At Violin’s booth at VMworld San Francisco, I caught up with an old friend and colleague of mine, Vinay Gaonkar, and Violin’s director of marketing, Ashish Gupta. They gave me a good overview of Violin Memory’s new 6×00 arrays, and we discussed the various vSphere integration points.
First I asked about the storage object which Violin surfaces up to the ESXi host & which storage protocols the array supports. They can create multiple LUNs of same capability inside of a given array and export them out to the ESXi host. Violin support Fibre Channel, InfiniBand and iSCSI (over 10GigE).
I then went on to ask about the VAAI primitives that Violin currently support on their arrays. There are none supported at present, but Ashish told me that they plan on supporting all the primitives in the very near future. They have started work on implementing the Write Same and XCopy primitives already, with others following soon.
My next question was about the snapshot and clone technology on the 6×000 series arrays. Is it VM-Centric or Volume-Centric? In other words, does it recognise the VMDK as a storage object or just a file on a LUN? Today it is LUN centric, but as Ashish points out, once Viloin integrates with VMware’s upcoming Virtual Volumes technology, their snapshots will of course become VM-Centric. I asked a similar question around their replication technology, and again Ashish stated that it was LUN orientated presently. Again, Virtual Volumes will make a difference here.
My next question was around BC/DR support, and if there were any plans for an SRM/SRA support with their replication technology. Ashish stated that yes, they plan to support Site Recovery Manager and they are hoping to have a solution in place in H1 2013.
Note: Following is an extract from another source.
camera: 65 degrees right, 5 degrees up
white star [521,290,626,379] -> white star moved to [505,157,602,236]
One thing I noticed at the booth is that Violin have a vSphere plugin for Management & Monitoring (above). However this is currently C# so I asked about their plans for a web client plugin. Ashish again said that they expect to have a web client plugin for management and monitoring by H1 2013.
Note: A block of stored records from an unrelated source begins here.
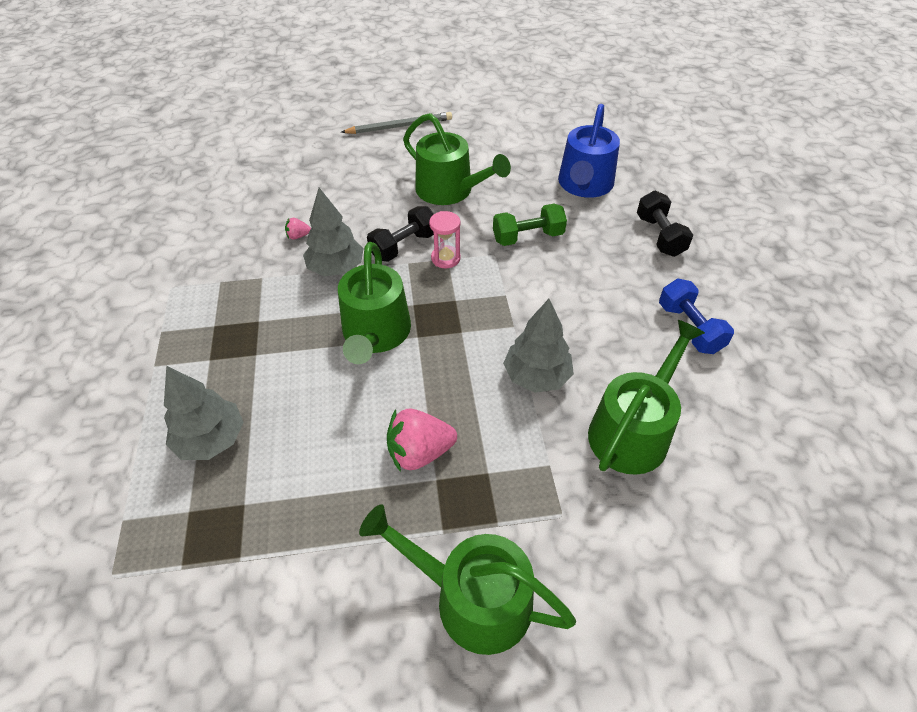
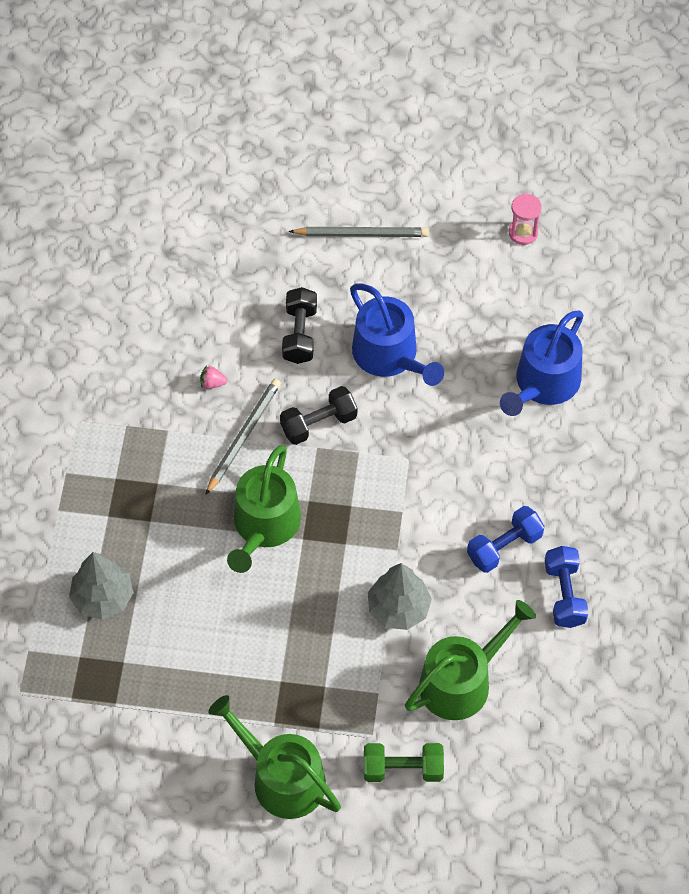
camera: 15 degrees right, 10 degrees up
grey tree [303,188,364,276] -> grey pencil [205,379,281,495]
pink strawberry [387,409,457,472] -> none
green watering can [403,113,511,205] -> blue watering can [350,283,444,386]
pink hourglass [429,211,461,268] -> pink hourglass moved to [509,193,542,245]
green dumbbell [493,204,567,246] -> green dumbbell moved to [364,743,444,782]
black dumbbell [637,191,693,257] -> black dumbbell moved to [282,287,317,364]
none -> blue dumbbell [467,506,544,573]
I finally finished with a question around Violin’s plans for a VASA plugin? You guessed it – H1 2013.
Violin Memory are a sponsor of VMworld EMEA and will be in Barcelona on October, 2012. If a Monster VM is what you need, then Violin Memory’s Flash Arrays are definitely worth checking out. 1 million IOPS in a 3U, with no single point of failure because of their fully redundant configuration and vRAID algorithms, is a very compelling solution indeed. They have two kinds of arrays, MLC and SLC. While some of the vSphere integration points are not yet there, its good to hear that there is a concerted effort from Violin to deliver on VAAI, VASA, SRM/SRA & a plugin for the web client.